Selling, general, and administrative expense as a percentage of home sale revenues was 40.7% for the three months ended September 30, 2010 compared with 19.8% for the same period in the prior year. For the nine months ended September 30, 2010, selling general and administrative expenses as a percentage of home sale revenues was 21.9% compared with 19.5% in the prior year period. Results for the three and nine months ended September 30, 2010 include the adverse impact of certain insurance claims totaling $272.2 million and $291.8 million, respectively. Excluding such charges, our selling, general, and administrative expense as a percentage of home sale revenues decreased significantly from the prior year periods. While the gross dollar amount of our overall selling, general and administrative costs increased as a result of the Centex merger and our higher volumes, our internal initiatives focused on controlling costs and matching our overall cost structure with the current business environment have resulted in significant improvements in our overhead leverage. Selling, general, and administrative costs also included severance costs of $7.1 million and $11.1 million for the three and nine months ended September 30, 2010. The three and nine months ended September 30, 2009 included transaction and integration costs related to the Centex merger, including severance, totaling $50.9 million and $56.6 million. The three months ended September 30, 2009 also included certain duplicative corporate and divisional overhead costs during the transition period following the Centex merger. Overall, we have achieved significant reductions in overhead costs since the Centex merger. However, our overhead leverage remains high relative to our sales volumes, so achieving a more efficient overhead structure remains an area of focus, including additional consolidation and streamlining of certain of our field teams and corporate functions in the fourth quarter of 2010.
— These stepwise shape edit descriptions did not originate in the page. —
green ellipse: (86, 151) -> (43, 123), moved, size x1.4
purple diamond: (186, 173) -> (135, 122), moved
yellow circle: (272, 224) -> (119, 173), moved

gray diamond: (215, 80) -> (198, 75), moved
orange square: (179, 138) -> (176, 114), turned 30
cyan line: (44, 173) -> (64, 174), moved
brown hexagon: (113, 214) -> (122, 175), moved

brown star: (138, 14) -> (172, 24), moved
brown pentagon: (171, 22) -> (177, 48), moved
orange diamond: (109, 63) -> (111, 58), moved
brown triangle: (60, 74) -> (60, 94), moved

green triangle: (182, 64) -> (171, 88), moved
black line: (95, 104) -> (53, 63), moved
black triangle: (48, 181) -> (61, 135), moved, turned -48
Equity in earnings (loss) of unconsolidated entities was $(3.6) million and $1.8 million for the three and nine months ended September 30, 2010, respectively, compared with $(4.2) million) and $(57.2) million for the three and nine months ended September 30, 2009, respectively. The primary cause for this change in results is the lower levels of impairments related to these entities. The majority of our unconsolidated entities represent land development joint ventures, so the timing of income and losses can vary significantly between periods depending on the timing of transactions and circumstances specific to each entity.
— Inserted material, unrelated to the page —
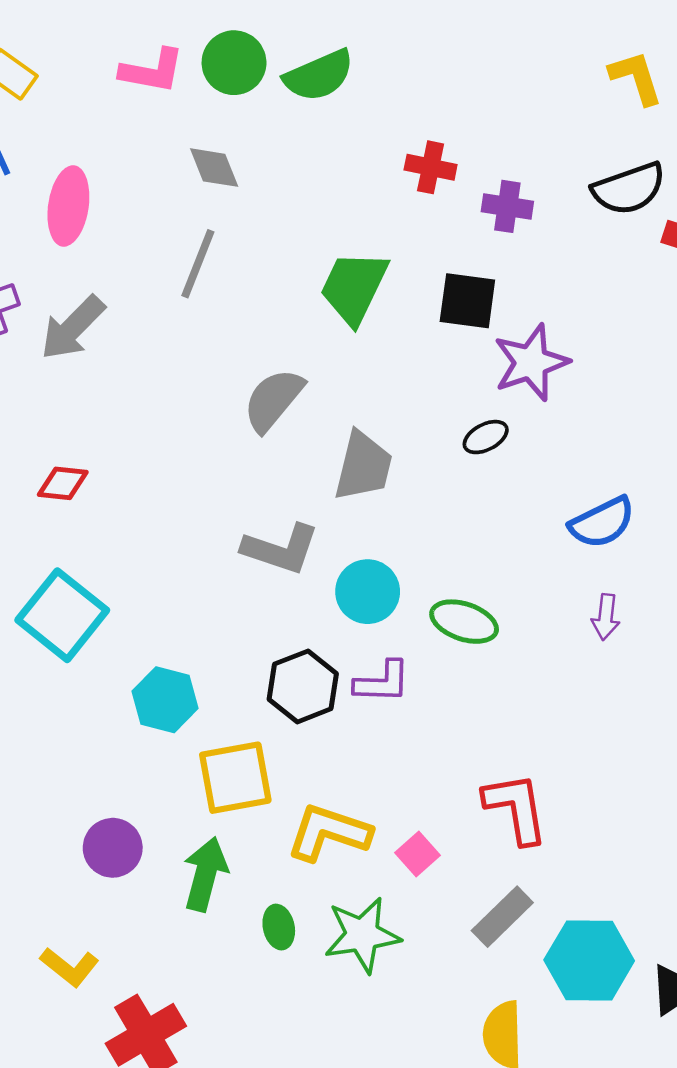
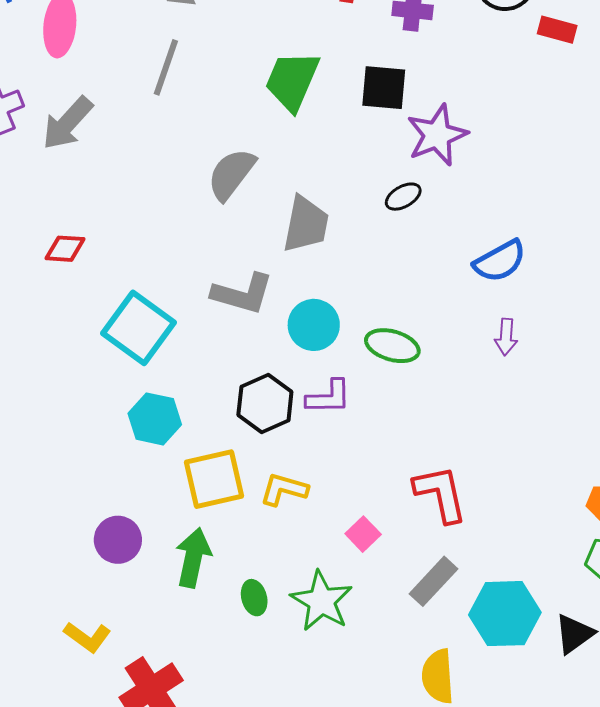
cyan square: (62, 615) -> (139, 328), moved
yellow L-shape: (329, 833) -> (284, 489), moved, size x0.7
green star: (362, 935) -> (322, 601), turned -30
Other income (expense), net includes the write-off (recovery) of deposits and pre-acquisition costs resulting from decisions not to pursue certain land acquisitions. These write-offs vary in amount from period to period as we continue to evaluate potential land acquisitions for the most effective use of capital. Other income (expense), net also includes goodwill impairments totaling $654.9 million and $656.3 million for the three and nine months ended September 30, 2010, respectively. Additionally, other income (expense), net includes certain lease exit costs and asset impairments related to overhead reduction efforts. Other income (expense), net for the nine months ended September 30, 2010 and 2009 also includes $10.2 million and $8.9 million, respectively, related to the net favorable resolution of certain contingencies. The impact of such items for the three months ended September 30, 2010 and 2009 was not significant.
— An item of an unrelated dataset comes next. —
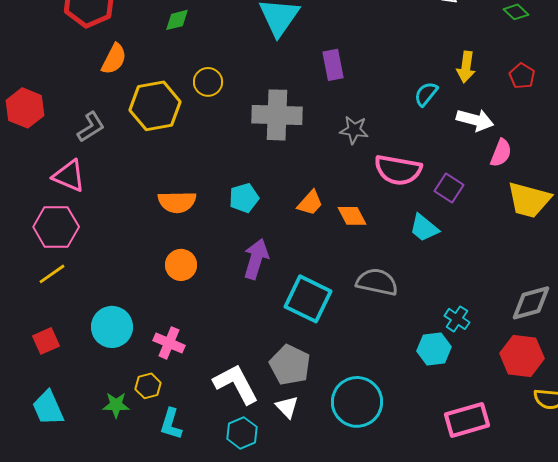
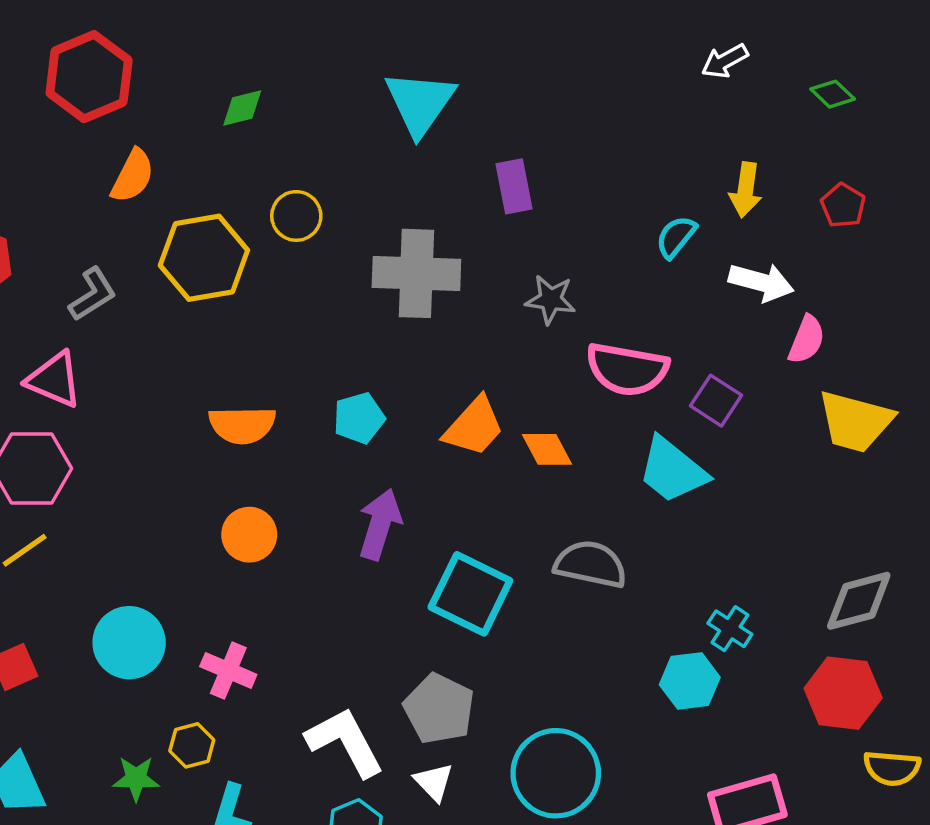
orange trapezoid: (310, 203) -> (474, 427), size x1.4
cyan trapezoid: (424, 228) -> (672, 470), size x1.4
The total purchase price related to approved land under option for use by our Homebuilding operations at future dates totaled $739.2 million at September 30, 2010. These land option agreements, which may be cancelled at our discretion and may extend over several years, are secured by deposits and pre-acquisition costs totaling $97.7 million at September 30, 2010, of which $4.1 million is refundable. This balance excludes contingent payment obligations which may or may not become actual obligations to us.